The Company cautions you therefore that you should not rely unduly on these
forward-looking statements. You should understand the risks and
uncertainties discussed in "Risk Factors" and elsewhere in the Company's
2008 Annual Report on Form 10-K for the fiscal year ended December 31,
2008, as filed with the United States Securities and Exchange Commission,
or the "SEC," on March 3, 2009, could affect the Company's future results
and the outcome of its implementation of its cost savings and efficiency
initiatives, and could cause those results or other outcomes to differ
materially from those expressed or implied in the Company's forward-looking
statements.
(1) Corporate EBITDA is calculated as consolidated net income before net
interest expense (other than interest expense relating to certain car
rental fleet financing), consolidated income taxes, consolidated
depreciation (other than depreciation related to the car rental fleet) and
amortization and before certain non-cash expenses and charges and
extraordinary, unusual or non-recurring gains or losses.
(2) Adjusted pre-tax income is calculated as income before income taxes and
noncontrolling interest plus non-cash purchase accounting charges, non-cash
debt charges relating to the amortization of debt financing costs and debt
discounts and certain one-time charges and non-operational items.
(3) Adjusted diluted earnings per share is calculated as adjusted net
income (which is equal to adjusted pre-tax income less a provision for
income taxes derived utilizing a normalized income tax rate of 34% in 2009)
divided by the number of diluted shares expected to be outstanding for the
year ended December 31, 2009 (407.7 million in 2009).

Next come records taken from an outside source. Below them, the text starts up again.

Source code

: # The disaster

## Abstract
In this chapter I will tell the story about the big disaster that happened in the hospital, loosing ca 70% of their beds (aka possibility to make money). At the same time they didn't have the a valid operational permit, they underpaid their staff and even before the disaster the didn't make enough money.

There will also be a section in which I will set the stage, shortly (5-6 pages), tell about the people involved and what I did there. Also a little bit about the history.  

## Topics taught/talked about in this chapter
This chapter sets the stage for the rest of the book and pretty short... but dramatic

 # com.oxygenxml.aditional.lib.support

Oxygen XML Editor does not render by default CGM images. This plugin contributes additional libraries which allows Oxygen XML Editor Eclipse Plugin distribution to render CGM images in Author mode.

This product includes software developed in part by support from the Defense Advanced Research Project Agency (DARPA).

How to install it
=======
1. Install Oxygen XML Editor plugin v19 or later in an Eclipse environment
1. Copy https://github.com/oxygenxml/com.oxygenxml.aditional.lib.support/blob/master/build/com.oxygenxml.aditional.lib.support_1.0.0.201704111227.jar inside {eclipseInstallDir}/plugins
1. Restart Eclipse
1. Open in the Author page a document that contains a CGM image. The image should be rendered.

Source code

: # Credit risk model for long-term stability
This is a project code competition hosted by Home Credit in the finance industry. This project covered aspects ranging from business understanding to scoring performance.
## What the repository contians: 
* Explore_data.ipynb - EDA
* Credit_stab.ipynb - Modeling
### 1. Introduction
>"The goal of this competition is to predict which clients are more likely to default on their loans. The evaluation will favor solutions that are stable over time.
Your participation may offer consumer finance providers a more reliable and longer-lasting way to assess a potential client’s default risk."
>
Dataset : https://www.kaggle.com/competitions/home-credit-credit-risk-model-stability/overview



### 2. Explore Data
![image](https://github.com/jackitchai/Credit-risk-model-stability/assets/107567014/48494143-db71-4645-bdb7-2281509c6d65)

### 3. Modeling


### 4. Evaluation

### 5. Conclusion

(4) Management believes that Corporate EBITDA, adjusted pre-tax income and
adjusted diluted earnings per share are useful in measuring the comparable
results of the Company period-over-period. The GAAP measures most directly
comparable to Corporate EBITDA, adjusted
pre-tax income and adjusted diluted earnings per share are cash flows from
operating activities,
pre-tax income and diluted earnings per share. Because of the
forward-looking nature of the Company's forecasted Corporate EBITDA,
adjusted pre-tax income and adjusted diluted earnings per share, specific
quantifications of the amounts that would be required to reconcile
forecasted cash flows from operating activities, pre-tax income and diluted
earnings per share to forecasted Corporate EBITDA, adjusted
pre-tax income and adjusted diluted earnings per share are not available.
The Company believes that there is a degree of volatility with respect to
certain of the Company's GAAP measures, primarily related to fair value
accounting for its financial assets (which includes the Company's
derivative financial instruments), its income tax reporting and certain
adjustments made in order to arrive at the relevant non-GAAP measures,
which preclude the Company from providing accurate forecasted GAAP to
non-GAAP reconciliations. Based on the above, the Company believes that
providing estimates of the amounts that would be required to reconcile the
range of the non-GAAP Corporate EBITDA, adjusted pre-tax income and
adjusted diluted earnings per share to forecasted pre-tax income and
earnings per share would imply a degree of precision that could be
confusing or misleading to investors for the reasons identified above.